L'erreur a été de laisser les décisions aux coureurs; Sébastien a bien résumé le problème:
Sébastien.A a écrit:
J'ai toujours dit que le windsurf était un sport de blonds géré par des blonds

Les coureurs, visiblement peu férus d'histoire, ont répété l'erreur qui a été celle de l'ensemble des acteurs du marché à partir du milieu des années 80: promouvoir et mettre toute la lumière des projecteurs sur une pratique très (trop) élitiste à la portée de peu de participants (foil slalom des années 2020 = même combat que les guns des années 85 à 95). Il y en a sur ce forum (Vincent parmi d'autres) qui avaient prédit ce qui allait se passer.
Les coureurs ont tenu à se faire plaisir au détriment de tout le reste et en particulier, au détriment de leurs sponsors:
"Le foil est plus efficace en course, c'est ce avec quoi nous allons courir par défaut".
"On ne veut pas s'emmerder à trimballer trop de matos, on va le limiter au maximum"

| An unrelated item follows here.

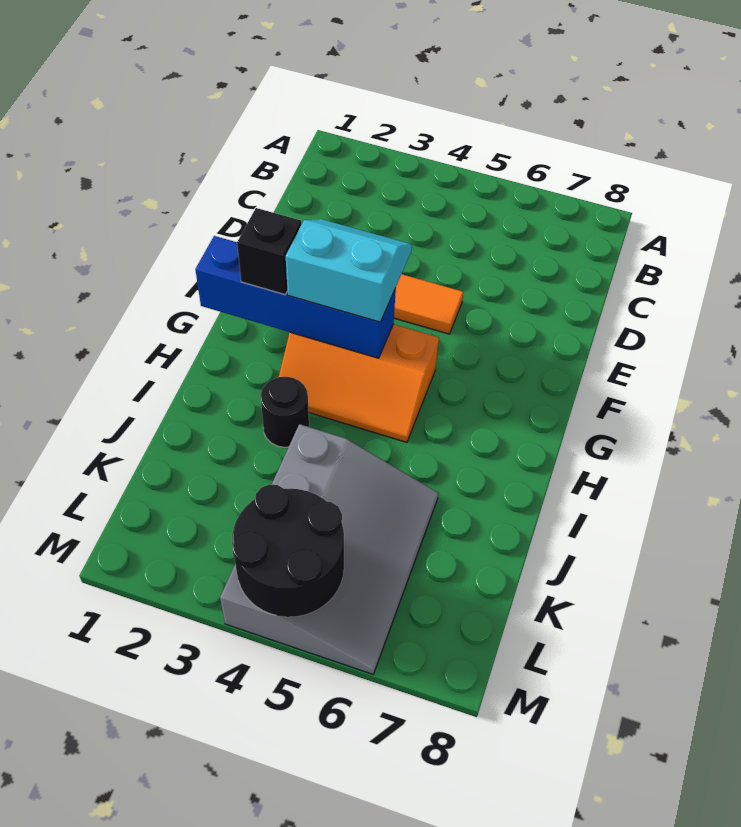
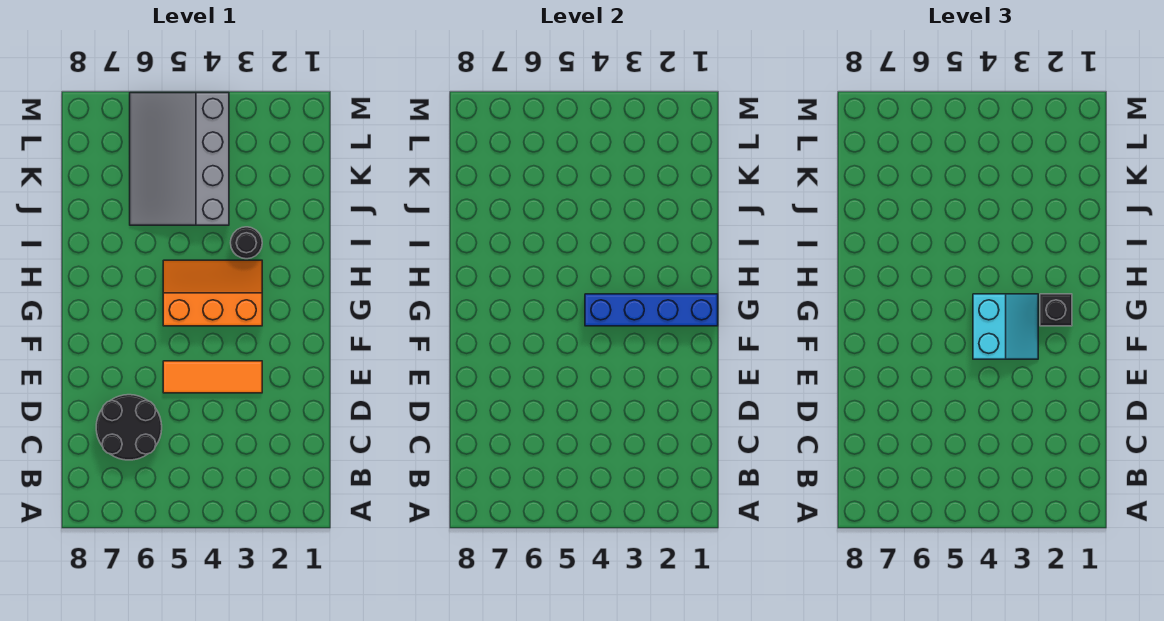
cyan 2x2 slope [286,219,412,322] -> cyan 2x2 slope turned to [973,294,1038,359]
black 2x2 round brick [232,484,344,617] -> black 2x2 round brick moved to [96,395,162,460]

"On ne veut pas se faire ch..r à naviguer avec du gros matos, alors on n'enregistrera pas d'ailes au-dessus de 560, ça ne sert à rien, on n'a pas besoin de plus gros, blah-blah" (conséquence: en PWA on n'envoie que rarement des manches dans moins de 12 noeuds, une aberration, alors qu'on court en iQFoil avec 5 noeuds de moins).
Résultats des courses:
- les ventes de matos de foil (iQFoil excepté, grâce à son statut de classe olympique) se sont réduites comme peau de chagrin; le meilleur exemple est Phantom, qui a mis la clé sous la porte
- le marché du matos de slalom aileron, ayant perdu de son prestige, s'est lui aussi cassé la figure, alors qu'il représentait un gros pourcentage des ventes de matériel neuf
- les sponsors vendant moins, ils ont réduit leurs budgets de parrainage et de promotion, et les coureurs n'ont même plus les moyens de se rendre aux épreuves, dont les plateaux sont devenus pathétiques
- pour réduire leurs excédents de bagages (faute de moyens), les coureurs ont encore diminué les quantités de matériel autorisées; donc maintenant, le résultat d'une manche, c'est devenu la roulette russe: les écarts de taille entre deux voiles ou deux flotteurs sont devenus tellement importants que si un caïd a son choix de tailles invalidé par la force du vent qui monte ou baisse dans la minute précédent le départ (ou en cours de manche), il n'a plus aucune chance de remporter sa finale, et souvent ne passe même pas le heat.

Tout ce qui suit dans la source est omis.